**Task goal:** Your reply should be a faithful copy of the records below, free of pictures.

· · ·

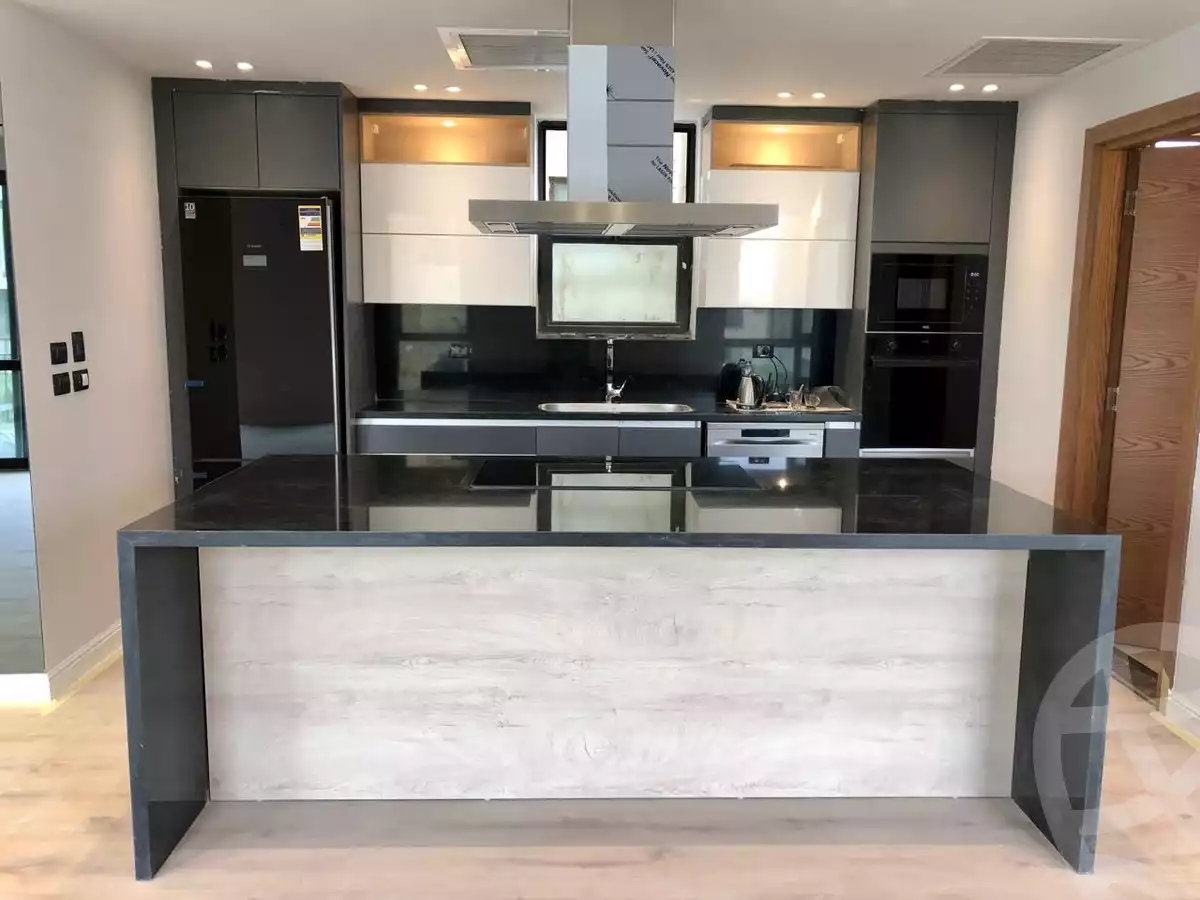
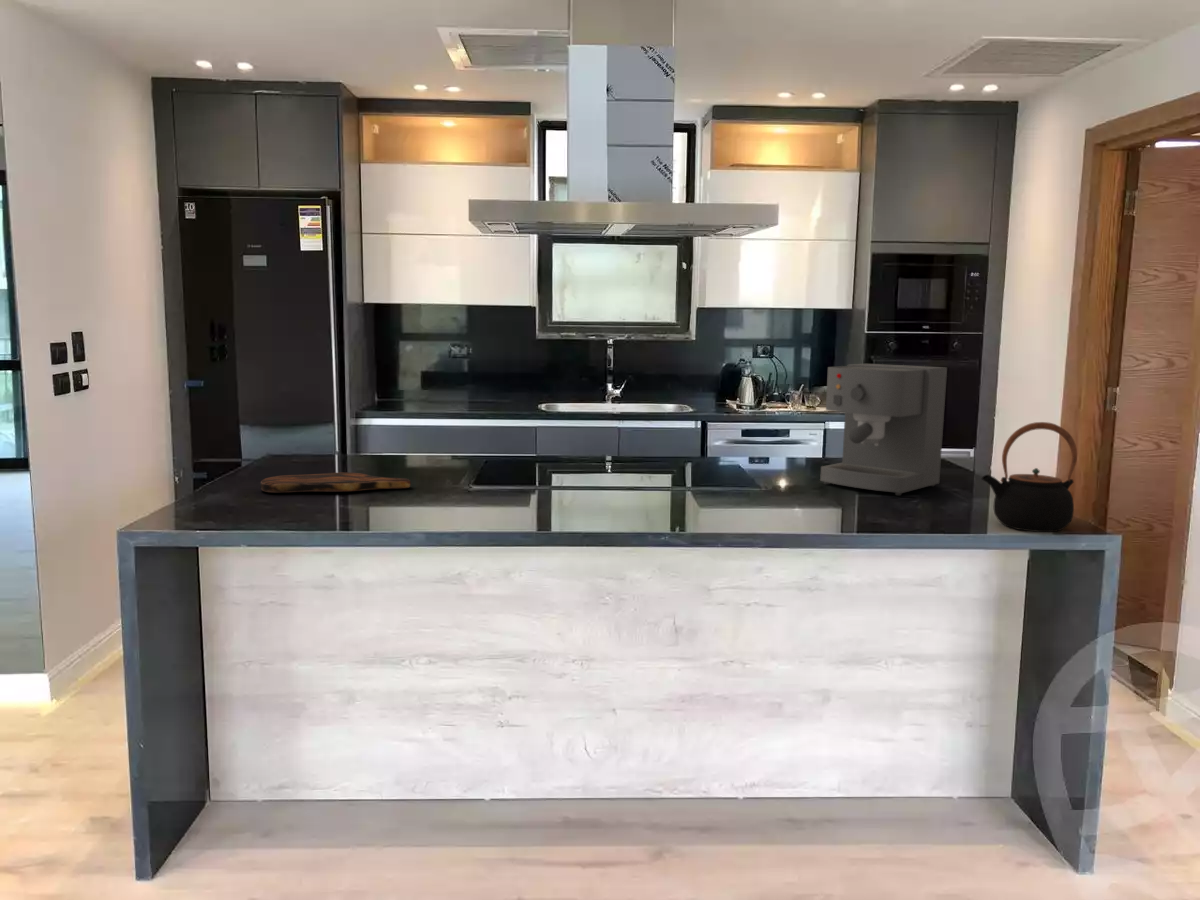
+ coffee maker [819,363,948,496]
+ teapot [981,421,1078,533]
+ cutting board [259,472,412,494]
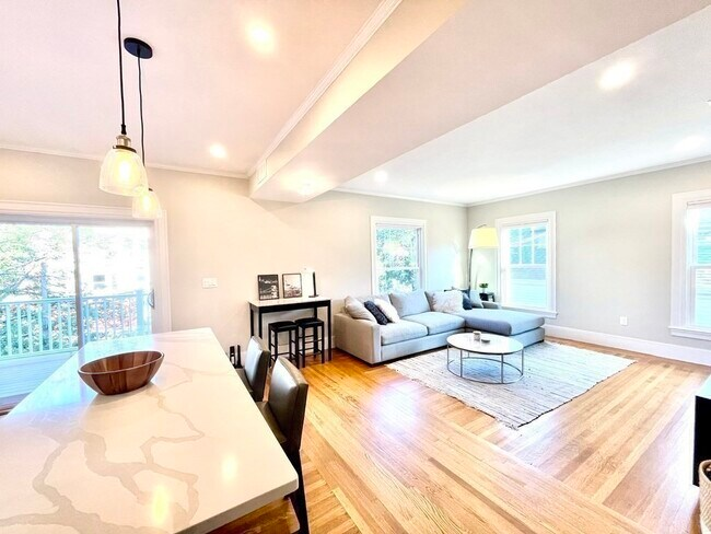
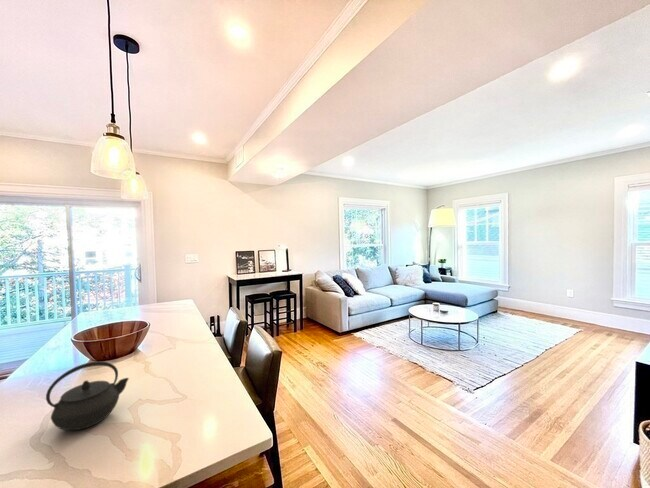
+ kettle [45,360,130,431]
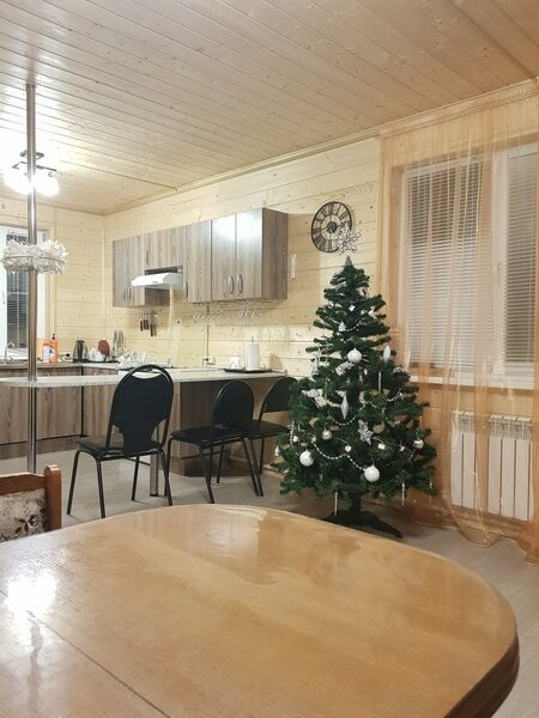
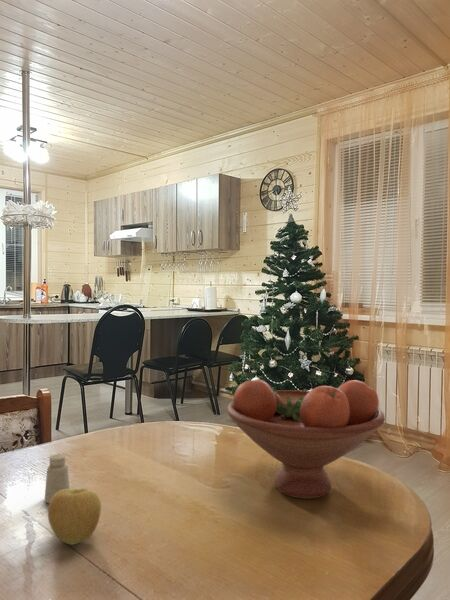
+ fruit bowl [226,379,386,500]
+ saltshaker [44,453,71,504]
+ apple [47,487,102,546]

· · ·

**Response for this exercise:**
+ coffee maker [819,363,948,496]
+ teapot [981,421,1078,533]
+ cutting board [259,472,412,494]
+ kettle [45,360,130,431]
+ fruit bowl [226,379,386,500]
+ saltshaker [44,453,71,504]
+ apple [47,487,102,546]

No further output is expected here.